Paul Richard, who retired as the chief art for the Post a while back and is now a contract writer for the Post, has an excellent piece on Frank Bruno's painting exhibition at the American Visionary Art Museum in Baltimore. This is another exhibition that I would love to have read a second review by Richard's replacement, Blake Gopnik, in order to read Blake's perspective on Bruno's work. And as the Arts Editor of the New York Times points out, it's healthy for critics to disagree and Rockwell has the courage to write: "I trust my own subjective taste."

The bold is added for anyone who thinks that art critics (or any critic) are objective - especially for art editors and the critics themselves.

And the Post's music critic, Richard Harrington, as he does sometimes, used his print space to do a terrific review of "Between Midnight and Day: The Last Unpublished Blues Archive - Photographs by Dick Waterman " at Georgetown's Govinda Gallery, which as Harrington points out, for many years "has been has long been at the forefront of music-related exhibitions."

The Post once tried to demote Harrington, (who is a very good writer in my opinion) allegedly (according to Harrington) because he was too old to write about contemporary music. According to the City Paper, after six months of "searching" for a qualified replacement, then they allegedly tried to replace Harrington with another Post writer whose previous experience had been in the business section of the paper.
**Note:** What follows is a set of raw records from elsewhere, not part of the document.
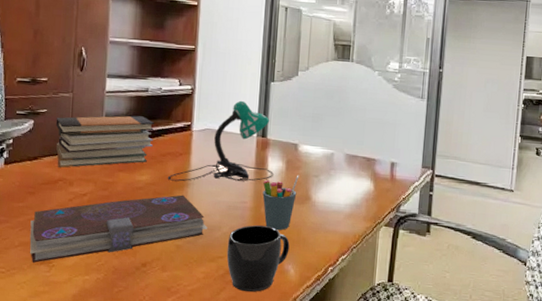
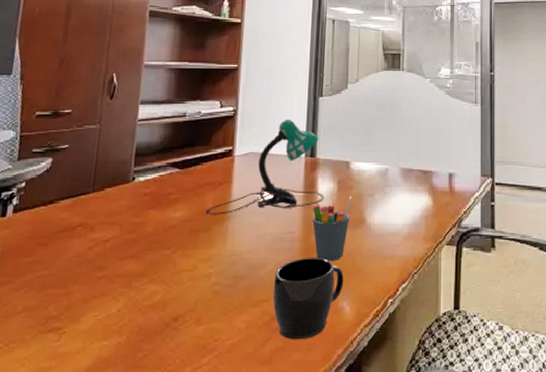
book: present [30,195,208,263] -> none [36,230,252,331]
book stack: present [55,115,154,168] -> none [76,144,192,210]

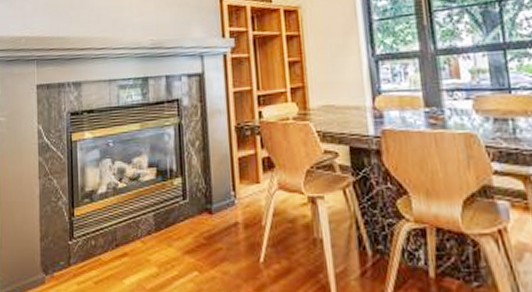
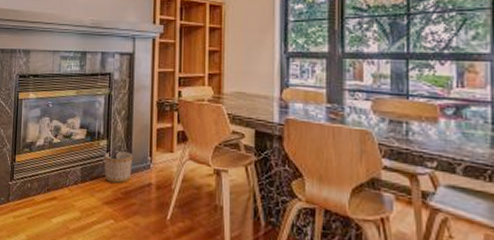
planter: none [179,188,214,227] -> present [104,151,134,183]

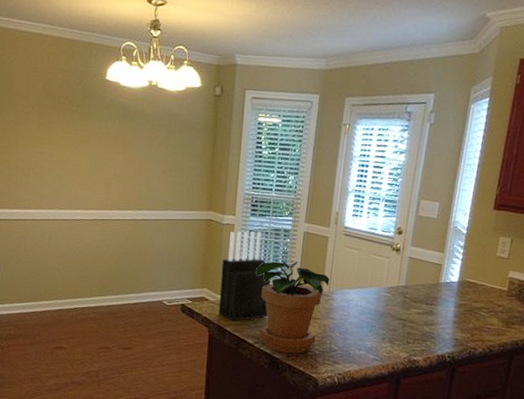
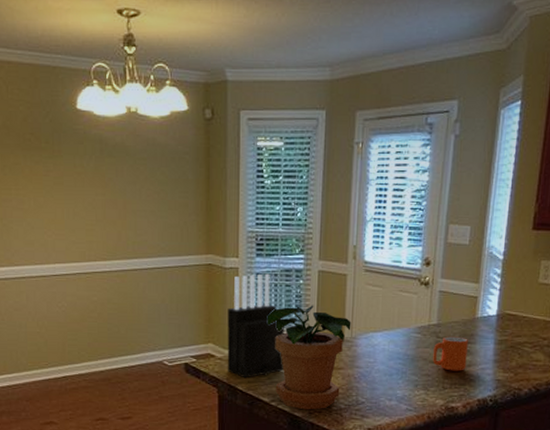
mug: none [399,297,432,329] -> present [433,336,468,371]

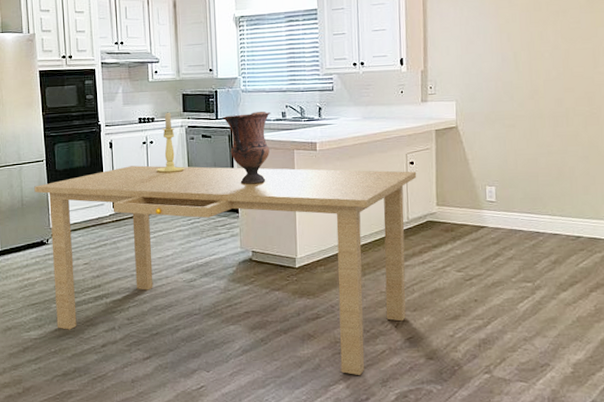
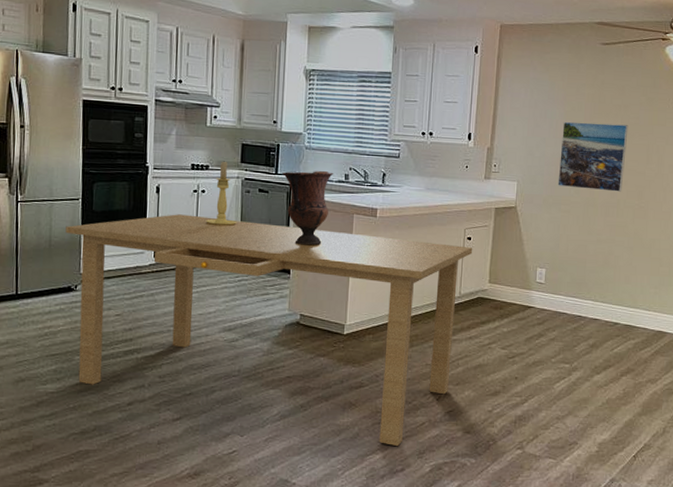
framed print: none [497,30,570,102] -> present [557,121,629,192]

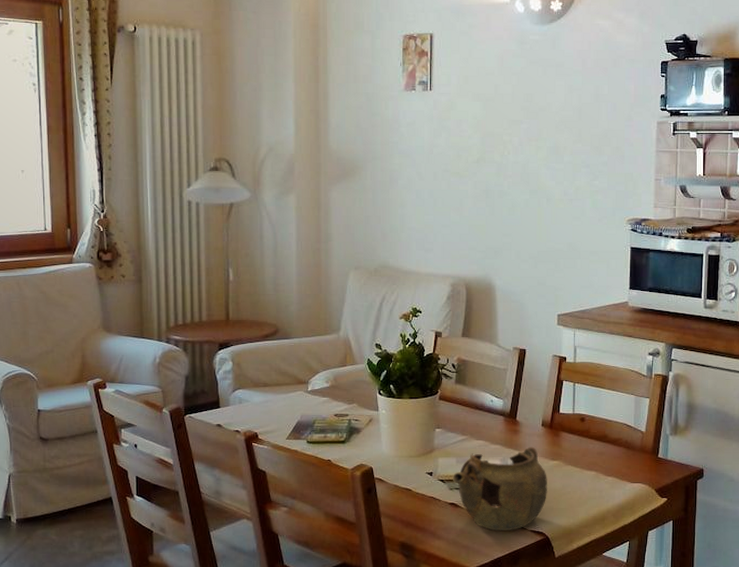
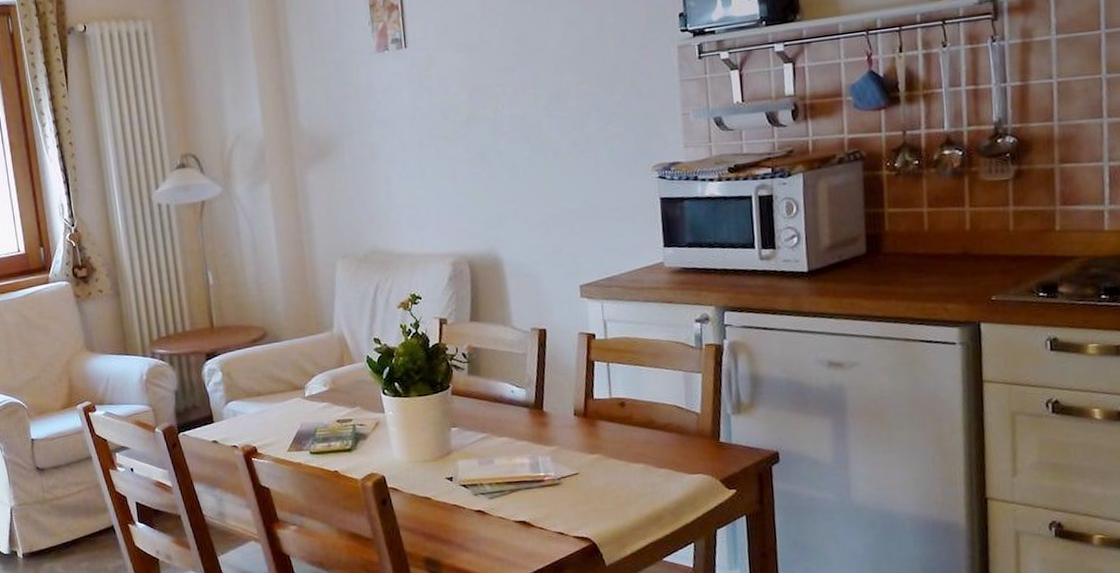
teapot: present [453,446,547,532] -> none [476,440,589,540]

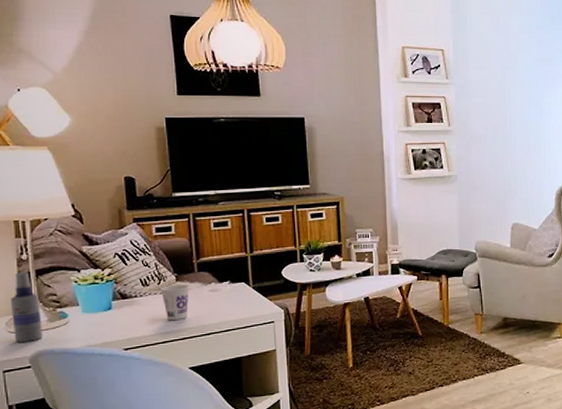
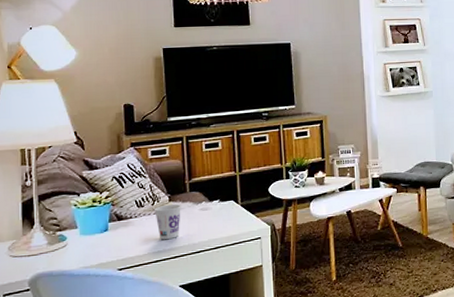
spray bottle: present [11,271,43,342] -> none [14,197,42,266]

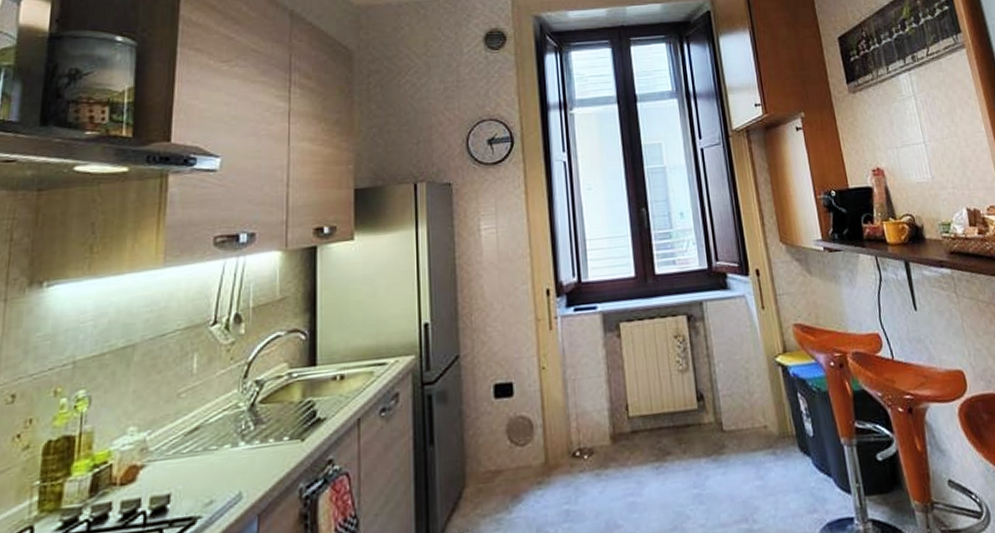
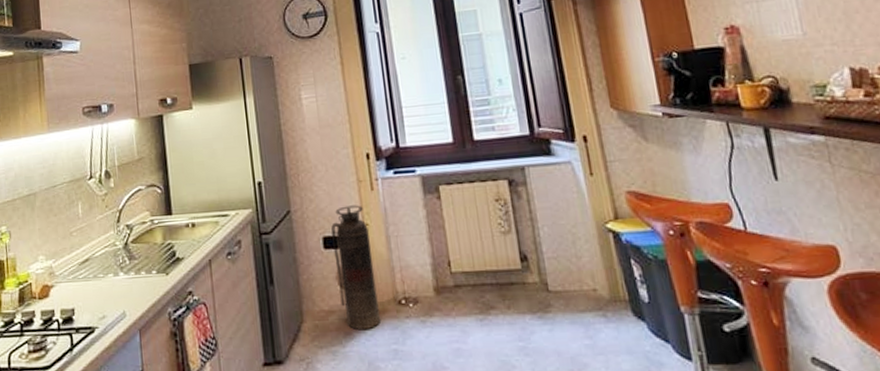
fire extinguisher: none [504,346,553,491] -> present [331,205,381,331]

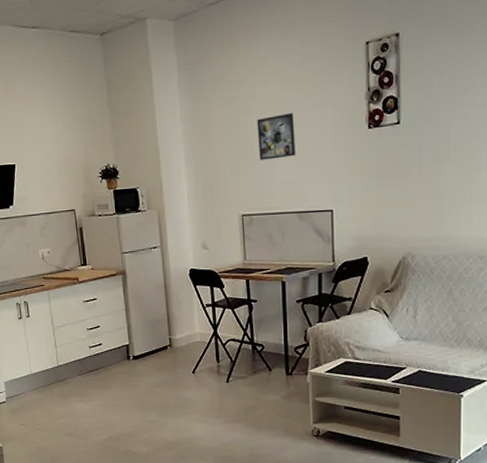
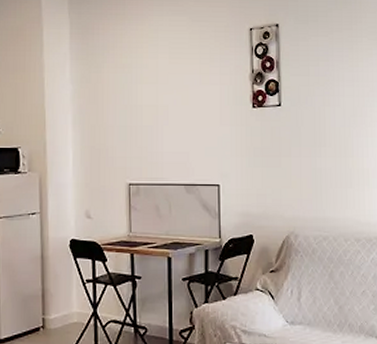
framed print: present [257,113,296,160] -> none [147,86,184,129]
And finally, reader William Woodhouse scolds Blake in a Letter to the Arts Editor, for "being misled" about the importance of Toledo in El Greco's Spain as described in Gopnik's review of El Greco now drawing huge crowds to the Metropolitan Museum of Art in New York.

In his review Blake anchors much of El Greco's unusual success with his odd realism upon the fact that El Greco was working in the "in the safe isolation of a provincial Spanish town" and essentially the locals didn't know any better. But William Woodhouse corrects Gopnik's perception of Toledo by pointing out that "it is a mistake, however, to characterize the ambiance of 16th-century Toledo as "the safe isolation of a provincial Spanish town" vs. the court of Philip II in Madrid."

It sort of puts a big hole in the review's central theory.

No slack in these leagues.

In Blake's defense, most people in the US and Britain get a very one-sided, British-centric view of European history and events. When I lived in Spain in the early 80's, it was very interesting to read the Spanish version of the wars with England, and Spain's place in European history. I even recall reading that more people were put to the torch, quartered and hung in England during Elizabeth's reign, than in the entire 500-year run of the Inquisition.Philip book

It could be a case of the Spanish trying to demonize their (then) arch enemies, much like the English have tried to demonize Philip II, who's usually presented in history as the "bad guy" of Europe.

A while back I read Henry Kamen's Philip of Spain and it certainly became an engrossing educational adventure for me, and I highly recommend it.

Saturday, November 08, 2003

Last night Kate and I went gallery hopping to the Dupont Circle galleries first Friday extended hours.

Found out that Troyer Gallery now shares its space with a new gallery, Irvine Contemporary Art, which was having its grand opening last night. Troyer Gallery is now in the small room in the rear and according to them, the gallery has "modified its space and direction," with an "increased focus on fine art ceramics."

The new gallery sharing Troyer's space is focused on what they describe as "contemporary art with an international view" and so far represent the work of six artists, while also exhibiting and keeping an inventory of work by twenty other well-known artists.

Red Ball by Michael Gross Kathleen Ewing, which is easily Washington's top photography gallery, has recently renovated its spaces and doubled in size. Ewing is expanding the gallery's focus past photography and they now have on display the paintings of Bethesda artist Michael Gross, who they now represent.

The current show is the artist's first solo show and it has done exceedingly well, as there were quite a few red dots on his paintings.


Friday, November 07, 2003

The December issue of Art News magazine will have a city focus on Washington, DC.